Nan killed her husband. Zara cheated on both of hers. Skye named her sons after their fathers, and at least one of them was a dangerous man. Tobias Hawthorne bribed Nash’s dad to stay away. Jameson watched Emily Laughlin die.

And that wasn’t even taking into account the secrets I’d had a hand in creating since I got here. I’d allowed Grayson to cover up his mother’s involvement in an attempt on my life and pin all the blame on Libby’s abusive ex. I’d looked the other way when Toby and Oren had decided that Sheffield Grayson’s body needed to disappear.

Across from me, Eve was still waiting for me to say something.

“I’ll let you get dressed,” I told her.

Back in my bedroom, I found myself wondering what other Hawthorne secrets I still didn’t know. I went back to the photo of Toby, and this time, I let myself look directly at his eyes. Is this about you or me or this family? How many enemies do we have?

A knock broke into my thoughts. I opened my door to find Mr. Laughlin standing there—and Oren, along with Eve’s guard, positioned down the hall.

“Pardon the interruption, Avery. I’ve got something for you.” The old groundskeeper had a cart with him, filled with long rolls of paper.

Another special delivery? My heart rate ticked up. “Did these come by courier service?”

“I dug these out for you myself.” As gruff as Mr. Laughlin’s manner was, there was something almost gentle in his moss-colored eyes. “You just had a birthday. Each year following his birthday, Mr. Hawthorne had plans drawn up for the next expansion on the House.”

Tobias Hawthorne had never finished Hawthorne House. He’d added on every year.

“These are the blueprints.” Mr. Laughlin nodded to the cart as he wheeled it into the room. “One set for each year since we broke ground on the House. Thought you might want to see them if you’re planning an addition of your own.”
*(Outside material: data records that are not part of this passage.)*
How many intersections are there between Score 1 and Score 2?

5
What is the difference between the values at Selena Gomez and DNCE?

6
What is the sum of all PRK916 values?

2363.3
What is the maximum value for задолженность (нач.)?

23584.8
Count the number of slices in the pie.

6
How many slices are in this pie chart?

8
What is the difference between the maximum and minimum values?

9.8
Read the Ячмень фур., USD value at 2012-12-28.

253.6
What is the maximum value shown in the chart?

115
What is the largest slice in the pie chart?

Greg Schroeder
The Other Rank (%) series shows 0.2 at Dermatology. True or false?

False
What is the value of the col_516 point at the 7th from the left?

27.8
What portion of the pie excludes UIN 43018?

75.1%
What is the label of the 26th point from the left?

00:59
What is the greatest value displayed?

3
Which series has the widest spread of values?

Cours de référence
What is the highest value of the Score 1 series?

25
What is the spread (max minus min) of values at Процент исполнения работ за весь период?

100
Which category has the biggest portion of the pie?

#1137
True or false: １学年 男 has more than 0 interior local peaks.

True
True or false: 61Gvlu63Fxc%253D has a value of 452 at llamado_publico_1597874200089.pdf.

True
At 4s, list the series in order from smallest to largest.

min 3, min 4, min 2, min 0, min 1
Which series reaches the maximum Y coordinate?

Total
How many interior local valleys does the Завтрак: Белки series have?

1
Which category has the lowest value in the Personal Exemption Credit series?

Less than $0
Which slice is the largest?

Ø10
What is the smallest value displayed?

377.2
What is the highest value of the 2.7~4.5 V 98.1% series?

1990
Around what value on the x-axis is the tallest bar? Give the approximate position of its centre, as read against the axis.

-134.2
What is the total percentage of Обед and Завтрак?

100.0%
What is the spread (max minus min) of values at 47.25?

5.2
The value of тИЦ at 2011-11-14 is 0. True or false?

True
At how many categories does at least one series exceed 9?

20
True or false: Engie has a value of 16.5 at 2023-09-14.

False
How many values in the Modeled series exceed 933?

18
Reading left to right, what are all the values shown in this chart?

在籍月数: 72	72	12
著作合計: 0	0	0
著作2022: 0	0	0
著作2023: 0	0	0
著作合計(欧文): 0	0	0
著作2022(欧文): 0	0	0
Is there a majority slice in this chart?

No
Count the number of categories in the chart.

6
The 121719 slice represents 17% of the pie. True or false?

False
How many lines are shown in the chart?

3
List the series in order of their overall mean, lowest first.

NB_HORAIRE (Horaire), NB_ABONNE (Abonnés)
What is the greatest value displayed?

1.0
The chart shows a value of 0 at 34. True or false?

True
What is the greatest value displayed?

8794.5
“Me?” I said. “Add on to Hawthorne House?”

Eve stepped into the room, wearing the green silk shirt, and for a moment she stared at the blueprints the way she’d stared at the clothes in my closet. Then a figure appeared in the doorway.

Jameson. His face and body were drenched in mud. His shirt was torn, his shoulder bleeding.

Mr. Laughlin put an arm around Eve’s shoulder. “Come on, missy. We should go.”